> [RECORDED DATA]

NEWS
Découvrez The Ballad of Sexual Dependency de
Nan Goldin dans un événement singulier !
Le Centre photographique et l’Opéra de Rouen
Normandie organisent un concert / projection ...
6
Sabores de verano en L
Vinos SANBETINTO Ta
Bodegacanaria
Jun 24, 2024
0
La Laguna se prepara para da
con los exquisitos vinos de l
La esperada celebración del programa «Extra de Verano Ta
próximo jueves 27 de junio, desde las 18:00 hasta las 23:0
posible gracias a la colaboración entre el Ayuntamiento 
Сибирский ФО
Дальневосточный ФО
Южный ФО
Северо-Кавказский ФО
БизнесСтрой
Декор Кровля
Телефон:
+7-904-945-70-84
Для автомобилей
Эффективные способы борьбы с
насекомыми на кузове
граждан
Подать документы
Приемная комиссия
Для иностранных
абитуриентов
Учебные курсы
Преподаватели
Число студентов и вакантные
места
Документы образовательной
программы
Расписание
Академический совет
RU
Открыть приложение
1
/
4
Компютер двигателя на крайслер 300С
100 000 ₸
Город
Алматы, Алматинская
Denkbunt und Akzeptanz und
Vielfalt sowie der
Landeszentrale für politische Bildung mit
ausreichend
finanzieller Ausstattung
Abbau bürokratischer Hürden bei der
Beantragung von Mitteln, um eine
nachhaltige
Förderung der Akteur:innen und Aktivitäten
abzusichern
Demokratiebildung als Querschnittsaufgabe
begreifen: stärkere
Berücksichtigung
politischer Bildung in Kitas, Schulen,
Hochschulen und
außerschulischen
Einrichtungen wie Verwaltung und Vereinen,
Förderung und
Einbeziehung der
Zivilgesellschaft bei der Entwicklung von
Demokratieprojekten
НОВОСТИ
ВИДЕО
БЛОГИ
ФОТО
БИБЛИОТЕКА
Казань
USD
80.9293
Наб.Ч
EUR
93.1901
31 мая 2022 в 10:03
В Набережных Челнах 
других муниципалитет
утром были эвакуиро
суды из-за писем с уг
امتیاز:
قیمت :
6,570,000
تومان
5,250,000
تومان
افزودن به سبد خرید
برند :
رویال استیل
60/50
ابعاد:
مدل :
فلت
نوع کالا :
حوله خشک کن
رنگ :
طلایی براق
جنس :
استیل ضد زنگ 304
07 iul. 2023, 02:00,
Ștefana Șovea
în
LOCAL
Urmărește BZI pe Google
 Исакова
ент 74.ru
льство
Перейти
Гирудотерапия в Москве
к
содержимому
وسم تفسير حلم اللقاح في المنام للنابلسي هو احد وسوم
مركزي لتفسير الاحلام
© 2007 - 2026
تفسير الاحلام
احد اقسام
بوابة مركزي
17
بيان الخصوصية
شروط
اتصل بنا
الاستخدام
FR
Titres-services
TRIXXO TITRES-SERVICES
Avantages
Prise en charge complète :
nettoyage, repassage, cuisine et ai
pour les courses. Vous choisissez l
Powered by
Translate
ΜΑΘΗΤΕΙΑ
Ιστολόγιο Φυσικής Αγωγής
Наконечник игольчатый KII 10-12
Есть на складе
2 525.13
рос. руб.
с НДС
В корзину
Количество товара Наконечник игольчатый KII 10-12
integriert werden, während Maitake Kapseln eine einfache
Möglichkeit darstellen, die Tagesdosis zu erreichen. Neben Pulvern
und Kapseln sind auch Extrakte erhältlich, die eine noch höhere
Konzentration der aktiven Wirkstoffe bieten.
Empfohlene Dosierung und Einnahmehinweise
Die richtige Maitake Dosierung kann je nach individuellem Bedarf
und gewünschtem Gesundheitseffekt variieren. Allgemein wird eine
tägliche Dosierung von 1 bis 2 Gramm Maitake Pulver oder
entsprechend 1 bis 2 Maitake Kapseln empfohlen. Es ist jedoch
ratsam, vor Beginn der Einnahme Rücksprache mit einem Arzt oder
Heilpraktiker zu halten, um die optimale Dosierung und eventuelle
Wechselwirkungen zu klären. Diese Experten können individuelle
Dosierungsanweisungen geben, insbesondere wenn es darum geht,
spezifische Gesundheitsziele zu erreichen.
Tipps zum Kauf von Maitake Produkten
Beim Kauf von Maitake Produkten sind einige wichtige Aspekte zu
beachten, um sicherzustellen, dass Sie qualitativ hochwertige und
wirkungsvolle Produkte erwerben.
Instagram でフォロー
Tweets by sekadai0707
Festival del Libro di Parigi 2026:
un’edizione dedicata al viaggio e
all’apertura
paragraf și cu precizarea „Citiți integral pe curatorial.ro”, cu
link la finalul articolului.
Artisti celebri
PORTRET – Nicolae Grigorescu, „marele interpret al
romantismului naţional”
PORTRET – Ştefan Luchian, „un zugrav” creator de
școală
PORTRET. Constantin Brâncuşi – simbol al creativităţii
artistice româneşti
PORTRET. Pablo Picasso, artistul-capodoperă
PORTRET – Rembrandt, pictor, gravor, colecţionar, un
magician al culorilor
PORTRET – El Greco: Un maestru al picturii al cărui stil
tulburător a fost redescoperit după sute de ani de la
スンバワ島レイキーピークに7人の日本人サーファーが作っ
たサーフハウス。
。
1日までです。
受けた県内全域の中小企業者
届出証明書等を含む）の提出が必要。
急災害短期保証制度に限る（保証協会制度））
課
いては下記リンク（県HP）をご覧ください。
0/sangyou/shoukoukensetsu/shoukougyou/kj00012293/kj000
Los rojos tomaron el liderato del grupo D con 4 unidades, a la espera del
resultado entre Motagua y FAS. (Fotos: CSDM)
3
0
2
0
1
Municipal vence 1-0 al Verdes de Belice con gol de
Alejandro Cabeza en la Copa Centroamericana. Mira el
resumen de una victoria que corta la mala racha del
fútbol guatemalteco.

> [WHAT NEEDS TO BE DONE]
Recast the lines of text from all the entries above as a JSON list of strings, one string per line, leaving out any blank lines.

> [SOLUTION FOR THIS EXERCISE]
[
  "NEWS",
  "Découvrez The Ballad of Sexual Dependency de",
  "Nan Goldin dans un événement singulier !",
  "Le Centre photographique et l’Opéra de Rouen",
  "Normandie organisent un concert / projection ...",
  "6",
  "Sabores de verano en L",
  "Vinos SANBETINTO Ta",
  "Bodegacanaria",
  "Jun 24, 2024",
  "0",
  "La Laguna se prepara para da",
  "con los exquisitos vinos de l",
  "La esperada celebración del programa «Extra de Verano Ta",
  "próximo jueves 27 de junio, desde las 18:00 hasta las 23:0",
  "posible gracias a la colaboración entre el Ayuntamiento ",
  "Сибирский ФО",
  "Дальневосточный ФО",
  "Южный ФО",
  "Северо-Кавказский ФО",
  "БизнесСтрой",
  "Декор Кровля",
  "Телефон:",
  "+7-904-945-70-84",
  "Для автомобилей",
  "Эффективные способы борьбы с",
  "насекомыми на кузове",
  "граждан",
  "Подать документы",
  "Приемная комиссия",
  "Для иностранных",
  "абитуриентов",
  "Учебные курсы",
  "Преподаватели",
  "Число студентов и вакантные",
  "места",
  "Документы образовательной",
  "программы",
  "Расписание",
  "Академический совет",
  "RU",
  "Открыть приложение",
  "1",
  "/",
  "4",
  "Компютер двигателя на крайслер 300С",
  "100 000 ₸",
  "Город",
  "Алматы, Алматинская",
  "Denkbunt und Akzeptanz und",
  "Vielfalt sowie der",
  "Landeszentrale für politische Bildung mit",
  "ausreichend",
  "finanzieller Ausstattung",
  "Abbau bürokratischer Hürden bei der",
  "Beantragung von Mitteln, um eine",
  "nachhaltige",
  "Förderung der Akteur:innen und Aktivitäten",
  "abzusichern",
  "Demokratiebildung als Querschnittsaufgabe",
  "begreifen: stärkere",
  "Berücksichtigung",
  "politischer Bildung in Kitas, Schulen,",
  "Hochschulen und",
  "außerschulischen",
  "Einrichtungen wie Verwaltung und Vereinen,",
  "Förderung und",
  "Einbeziehung der",
  "Zivilgesellschaft bei der Entwicklung von",
  "Demokratieprojekten",
  "НОВОСТИ",
  "ВИДЕО",
  "БЛОГИ",
  "ФОТО",
  "БИБЛИОТЕКА",
  "Казань",
  "USD",
  "80.9293",
  "Наб.Ч",
  "EUR",
  "93.1901",
  "31 мая 2022 в 10:03",
  "В Набережных Челнах ",
  "других муниципалитет",
  "утром были эвакуиро",
  "суды из-за писем с уг",
  "امتیاز:",
  "قیمت :",
  "6,570,000",
  "تومان",
  "5,250,000",
  "تومان",
  "افزودن به سبد خرید",
  "برند :",
  "رویال استیل",
  "60/50",
  "ابعاد:",
  "مدل :",
  "فلت",
  "نوع کالا :",
  "حوله خشک کن",
  "رنگ :",
  "طلایی براق",
  "جنس :",
  "استیل ضد زنگ 304",
  "07 iul. 2023, 02:00,",
  "Ștefana Șovea",
  "în",
  "LOCAL",
  "Urmărește BZI pe Google",
  " Исакова",
  "ент 74.ru",
  "льство",
  "Перейти",
  "Гирудотерапия в Москве",
  "к",
  "содержимому",
  "وسم تفسير حلم اللقاح في المنام للنابلسي هو احد وسوم",
  "مركزي لتفسير الاحلام",
  "© 2007 - 2026",
  "تفسير الاحلام",
  "احد اقسام",
  "بوابة مركزي",
  "17",
  "بيان الخصوصية",
  "شروط",
  "اتصل بنا",
  "الاستخدام",
  "FR",
  "Titres-services",
  "TRIXXO TITRES-SERVICES",
  "Avantages",
  "Prise en charge complète :",
  "nettoyage, repassage, cuisine et ai",
  "pour les courses. Vous choisissez l",
  "Powered by",
  "Translate",
  "ΜΑΘΗΤΕΙΑ",
  "Ιστολόγιο Φυσικής Αγωγής",
  "Наконечник игольчатый KII 10-12",
  "Есть на складе",
  "2 525.13",
  "рос. руб.",
  "с НДС",
  "В корзину",
  "Количество товара Наконечник игольчатый KII 10-12",
  "integriert werden, während Maitake Kapseln eine einfache",
  "Möglichkeit darstellen, die Tagesdosis zu erreichen. Neben Pulvern",
  "und Kapseln sind auch Extrakte erhältlich, die eine noch höhere",
  "Konzentration der aktiven Wirkstoffe bieten.",
  "Empfohlene Dosierung und Einnahmehinweise",
  "Die richtige Maitake Dosierung kann je nach individuellem Bedarf",
  "und gewünschtem Gesundheitseffekt variieren. Allgemein wird eine",
  "tägliche Dosierung von 1 bis 2 Gramm Maitake Pulver oder",
  "entsprechend 1 bis 2 Maitake Kapseln empfohlen. Es ist jedoch",
  "ratsam, vor Beginn der Einnahme Rücksprache mit einem Arzt oder",
  "Heilpraktiker zu halten, um die optimale Dosierung und eventuelle",
  "Wechselwirkungen zu klären. Diese Experten können individuelle",
  "Dosierungsanweisungen geben, insbesondere wenn es darum geht,",
  "spezifische Gesundheitsziele zu erreichen.",
  "Tipps zum Kauf von Maitake Produkten",
  "Beim Kauf von Maitake Produkten sind einige wichtige Aspekte zu",
  "beachten, um sicherzustellen, dass Sie qualitativ hochwertige und",
  "wirkungsvolle Produkte erwerben.",
  "Instagram でフォロー",
  "Tweets by sekadai0707",
  "Festival del Libro di Parigi 2026:",
  "un’edizione dedicata al viaggio e",
  "all’apertura",
  "paragraf și cu precizarea „Citiți integral pe curatorial.ro”, cu",
  "link la finalul articolului.",
  "Artisti celebri",
  "PORTRET – Nicolae Grigorescu, „marele interpret al",
  "romantismului naţional”",
  "PORTRET – Ştefan Luchian, „un zugrav” creator de",
  "școală",
  "PORTRET. Constantin Brâncuşi – simbol al creativităţii",
  "artistice româneşti",
  "PORTRET. Pablo Picasso, artistul-capodoperă",
  "PORTRET – Rembrandt, pictor, gravor, colecţionar, un",
  "magician al culorilor",
  "PORTRET – El Greco: Un maestru al picturii al cărui stil",
  "tulburător a fost redescoperit după sute de ani de la",
  "スンバワ島レイキーピークに7人の日本人サーファーが作っ",
  "たサーフハウス。",
  "。",
  "1日までです。",
  "受けた県内全域の中小企業者",
  "届出証明書等を含む）の提出が必要。",
  "急災害短期保証制度に限る（保証協会制度））",
  "課",
  "いては下記リンク（県HP）をご覧ください。",
  "0/sangyou/shoukoukensetsu/shoukougyou/kj00012293/kj000",
  "Los rojos tomaron el liderato del grupo D con 4 unidades, a la espera del",
  "resultado entre Motagua y FAS. (Fotos: CSDM)",
  "3",
  "0",
  "2",
  "0",
  "1",
  "Municipal vence 1-0 al Verdes de Belice con gol de",
  "Alejandro Cabeza en la Copa Centroamericana. Mira el",
  "resumen de una victoria que corta la mala racha del",
  "fútbol guatemalteco."
]